Leonardo alleggerisce la sua quota in Avio con un collocamento da 97,5 milioni
Articolo Precedente
Articolo Successivo
Redazione Economia
-
Il gruppo Leonardo, principale azionista di Avio con una quota superiore al ventotto per cento, ha deciso di ridurre il proprio impegno nella società di Colleferro, specializzata nella propulsione spaziale e nota per la realizzazione del lanciatore Vega, cedendo attraverso una procedura di accelerated bookbuilding una consistente fetta della sua partecipazione. L'operazione, che si è concretizzata nella vendita di circa due milioni e seicentomila azioni, corrispondenti al nove virgola quattro per cento del capitale, è stata fissata a un prezzo di trentasette euro e cinquanta centesimi per ciascun titolo, un livello che riflette uno sconto significativo rispetto alle quotazioni di mercato. Con questa mossa, il colosso dell'aerospazio e della difesa, guidato da Roberto Cingolani, ha quindi generato un gettito complessivo di circa novantasette milioni e mezzo di euro, risorse che, come è stato precisato, verranno impiegate per coprire integralmente la propria parte nell'aumento di capitale di Avio, da quattrocento milioni di euro, al quale ha comunque intenzione di aderire.
Una partecipazione che si ridimensiona ma rimane strategica
A seguito del collocamento, la quota di Leonardo in Avio scende così da quel ventotto virgola settantacinque per cento che ne sanciva il controllo a un più contenuto diciannove per cento, una percentuale che, seppur ridotta, mantiene comunque il gruppo in posizione di primo azionista della compagnia. Questo riassetto della proprietà, il quale si inserisce in un contesto di ridefinizione delle strategie di investimento, non intacca dunque il legame tra i due attori, lasciando intravedere una volontà di preservare un'alleanza considerata ancora fondamentale nel panorama spaziale europeo. L'adesione all'aumento di capitale, d'altronde, rappresenta un segnale chiaro di un supporto che permane, sebbene in una forma diversa e con un peso specifico minore all'interno dell'assetto societario.

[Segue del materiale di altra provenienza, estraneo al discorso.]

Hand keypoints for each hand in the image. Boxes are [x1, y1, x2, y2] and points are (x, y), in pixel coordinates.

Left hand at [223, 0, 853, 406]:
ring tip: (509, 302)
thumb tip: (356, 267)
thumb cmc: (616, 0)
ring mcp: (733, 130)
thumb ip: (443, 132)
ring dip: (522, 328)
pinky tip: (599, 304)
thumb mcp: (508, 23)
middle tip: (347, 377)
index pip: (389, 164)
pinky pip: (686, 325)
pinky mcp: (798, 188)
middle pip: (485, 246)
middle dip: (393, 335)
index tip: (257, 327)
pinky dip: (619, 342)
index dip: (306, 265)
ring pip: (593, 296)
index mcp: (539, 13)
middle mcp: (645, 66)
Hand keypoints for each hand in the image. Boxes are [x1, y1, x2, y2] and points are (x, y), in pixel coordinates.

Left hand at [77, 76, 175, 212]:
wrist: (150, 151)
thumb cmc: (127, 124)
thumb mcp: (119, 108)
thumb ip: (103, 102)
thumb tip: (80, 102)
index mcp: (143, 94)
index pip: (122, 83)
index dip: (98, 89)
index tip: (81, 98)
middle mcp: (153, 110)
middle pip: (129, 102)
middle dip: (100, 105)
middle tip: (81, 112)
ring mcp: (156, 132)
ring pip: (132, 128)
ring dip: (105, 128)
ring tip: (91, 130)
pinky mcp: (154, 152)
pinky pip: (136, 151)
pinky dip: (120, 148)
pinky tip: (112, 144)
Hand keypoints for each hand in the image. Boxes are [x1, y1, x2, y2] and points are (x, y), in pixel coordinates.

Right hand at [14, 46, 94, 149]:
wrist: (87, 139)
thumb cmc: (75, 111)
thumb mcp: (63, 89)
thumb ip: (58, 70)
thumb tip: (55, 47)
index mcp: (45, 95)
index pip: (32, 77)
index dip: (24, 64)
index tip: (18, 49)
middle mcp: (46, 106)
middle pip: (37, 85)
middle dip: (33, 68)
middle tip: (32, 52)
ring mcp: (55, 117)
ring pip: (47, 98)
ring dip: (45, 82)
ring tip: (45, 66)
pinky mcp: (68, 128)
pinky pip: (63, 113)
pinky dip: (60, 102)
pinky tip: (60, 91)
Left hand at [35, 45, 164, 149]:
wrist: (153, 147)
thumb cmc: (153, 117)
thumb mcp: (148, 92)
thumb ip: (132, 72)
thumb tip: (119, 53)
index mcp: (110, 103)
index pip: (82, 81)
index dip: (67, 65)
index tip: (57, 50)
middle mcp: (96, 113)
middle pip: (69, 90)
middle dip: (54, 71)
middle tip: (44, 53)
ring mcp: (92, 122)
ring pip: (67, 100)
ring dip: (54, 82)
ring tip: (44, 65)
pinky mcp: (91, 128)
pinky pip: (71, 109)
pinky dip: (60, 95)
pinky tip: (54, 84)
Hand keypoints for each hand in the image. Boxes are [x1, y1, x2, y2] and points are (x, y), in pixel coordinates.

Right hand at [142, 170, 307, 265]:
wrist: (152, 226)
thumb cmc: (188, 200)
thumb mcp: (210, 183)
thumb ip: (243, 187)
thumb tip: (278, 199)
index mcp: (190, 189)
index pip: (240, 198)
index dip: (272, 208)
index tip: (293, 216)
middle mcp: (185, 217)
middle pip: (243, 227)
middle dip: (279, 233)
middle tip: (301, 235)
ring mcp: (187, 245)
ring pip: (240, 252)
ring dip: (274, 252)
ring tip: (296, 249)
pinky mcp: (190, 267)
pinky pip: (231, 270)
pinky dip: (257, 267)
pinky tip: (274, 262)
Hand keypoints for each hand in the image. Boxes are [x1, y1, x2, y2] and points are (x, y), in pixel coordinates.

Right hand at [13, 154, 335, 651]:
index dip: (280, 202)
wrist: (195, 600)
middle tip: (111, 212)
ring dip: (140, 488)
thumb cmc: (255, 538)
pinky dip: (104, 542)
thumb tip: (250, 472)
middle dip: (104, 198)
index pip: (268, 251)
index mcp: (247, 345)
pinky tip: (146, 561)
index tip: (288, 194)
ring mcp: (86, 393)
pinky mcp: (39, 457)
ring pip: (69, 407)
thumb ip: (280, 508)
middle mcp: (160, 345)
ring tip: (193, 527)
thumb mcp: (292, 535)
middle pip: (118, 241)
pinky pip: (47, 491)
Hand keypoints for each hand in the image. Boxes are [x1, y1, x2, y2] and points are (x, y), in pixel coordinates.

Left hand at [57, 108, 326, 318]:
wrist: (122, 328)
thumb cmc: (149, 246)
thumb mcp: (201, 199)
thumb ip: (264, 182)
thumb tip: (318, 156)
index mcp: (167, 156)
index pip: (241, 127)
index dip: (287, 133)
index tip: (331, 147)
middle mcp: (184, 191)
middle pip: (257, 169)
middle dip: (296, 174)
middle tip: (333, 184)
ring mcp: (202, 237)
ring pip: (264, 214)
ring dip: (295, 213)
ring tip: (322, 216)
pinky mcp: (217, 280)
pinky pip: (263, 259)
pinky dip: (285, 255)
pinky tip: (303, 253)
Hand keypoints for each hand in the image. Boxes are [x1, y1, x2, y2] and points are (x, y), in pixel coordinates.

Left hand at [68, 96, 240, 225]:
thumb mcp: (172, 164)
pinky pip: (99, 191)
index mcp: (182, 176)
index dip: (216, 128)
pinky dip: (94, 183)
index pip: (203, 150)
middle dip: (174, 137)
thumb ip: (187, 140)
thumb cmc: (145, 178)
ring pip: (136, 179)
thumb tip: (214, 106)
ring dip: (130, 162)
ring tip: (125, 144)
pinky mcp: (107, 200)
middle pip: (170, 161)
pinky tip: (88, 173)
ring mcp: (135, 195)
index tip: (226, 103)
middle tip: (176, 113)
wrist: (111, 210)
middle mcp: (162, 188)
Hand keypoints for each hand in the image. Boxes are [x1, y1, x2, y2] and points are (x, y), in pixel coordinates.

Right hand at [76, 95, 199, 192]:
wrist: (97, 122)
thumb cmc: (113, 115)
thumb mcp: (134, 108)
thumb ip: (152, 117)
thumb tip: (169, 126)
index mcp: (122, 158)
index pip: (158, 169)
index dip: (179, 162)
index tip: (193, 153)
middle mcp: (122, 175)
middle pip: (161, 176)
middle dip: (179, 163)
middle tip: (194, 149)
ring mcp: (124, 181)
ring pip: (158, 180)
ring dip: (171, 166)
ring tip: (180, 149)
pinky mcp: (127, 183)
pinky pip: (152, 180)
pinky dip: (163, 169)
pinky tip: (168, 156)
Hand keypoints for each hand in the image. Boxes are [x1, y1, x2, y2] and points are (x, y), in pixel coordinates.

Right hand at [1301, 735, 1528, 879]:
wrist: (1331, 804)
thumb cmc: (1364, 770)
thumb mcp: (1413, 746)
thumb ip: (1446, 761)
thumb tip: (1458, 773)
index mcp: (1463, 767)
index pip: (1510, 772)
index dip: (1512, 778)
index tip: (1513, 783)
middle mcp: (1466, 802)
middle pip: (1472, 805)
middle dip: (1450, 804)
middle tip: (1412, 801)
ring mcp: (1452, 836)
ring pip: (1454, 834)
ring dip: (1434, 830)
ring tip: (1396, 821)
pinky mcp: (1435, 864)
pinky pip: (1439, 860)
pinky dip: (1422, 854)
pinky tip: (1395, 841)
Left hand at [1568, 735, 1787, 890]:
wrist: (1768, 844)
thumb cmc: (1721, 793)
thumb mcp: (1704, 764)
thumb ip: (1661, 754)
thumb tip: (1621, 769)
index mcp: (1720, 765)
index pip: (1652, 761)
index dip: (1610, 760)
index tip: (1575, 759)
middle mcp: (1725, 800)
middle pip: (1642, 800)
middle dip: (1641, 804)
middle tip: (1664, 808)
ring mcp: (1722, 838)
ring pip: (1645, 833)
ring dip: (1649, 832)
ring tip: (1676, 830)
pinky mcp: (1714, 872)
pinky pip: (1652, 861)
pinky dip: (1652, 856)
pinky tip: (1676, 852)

Le finalità dell'aumento di capitale di Avio
L'ingente operazione finanziaria da quattrocento milioni di euro lanciata da Avio, alla quale Leonardo partecipa nonostante il parziale disimpegno, è stata ufficialmente motivata dalla necessità di sostenere un ambizioso progetto di espansione internazionale, con un focus particolare sul mercato statunitense. L'azienda, che vanta una leadership indiscussa nel settore dei motori a propellente solido, ha infatti delineato un piano che include, tra le varie voci, la progettazione, la costruzione e la successiva gestione di un nuovo stabilimento produttivo sul suolo americano, dedicato proprio alla fabbricazione di propulsori e dei loro componenti. Parallelamente, una parte delle risorse sarà destinata a consolidare ulteriormente il ruolo dell'azienda sia nell'ambito del programma spaziale europeo che in quello della Difesa, due settori in piena evoluzione che richiedono investimenti costanti e mirati.
Le reazioni del mercato e il contesto futuro
L'annuncio del collocamento, avvenuto a un prezzo scontato rispetto al valore di borsa, non è passato inosservato agli occhi degli investitori, i quali hanno reagito con una nuova flessione del titolo Avio, che ha registrato un calo di quasi sette punti percentuali. Tale dinamica, se da un lato riflette una momentanea pressione vendita, dall'altro non sembra offuscare le prospettive di medio periodo per l'azienda, la quale, come riportato da alcune voci di mercato, potrebbe essere prossima alla sottoscrizione di un importante contratto con la Danimarca. Questo potenziale nuovo accordo, di entità considerevole, andrebbe a compensare gli effetti della diluizione azionaria e a rafforzare il profilo industriale di Avio, confermandone la solidità tecnologica e la competitività su scala globale.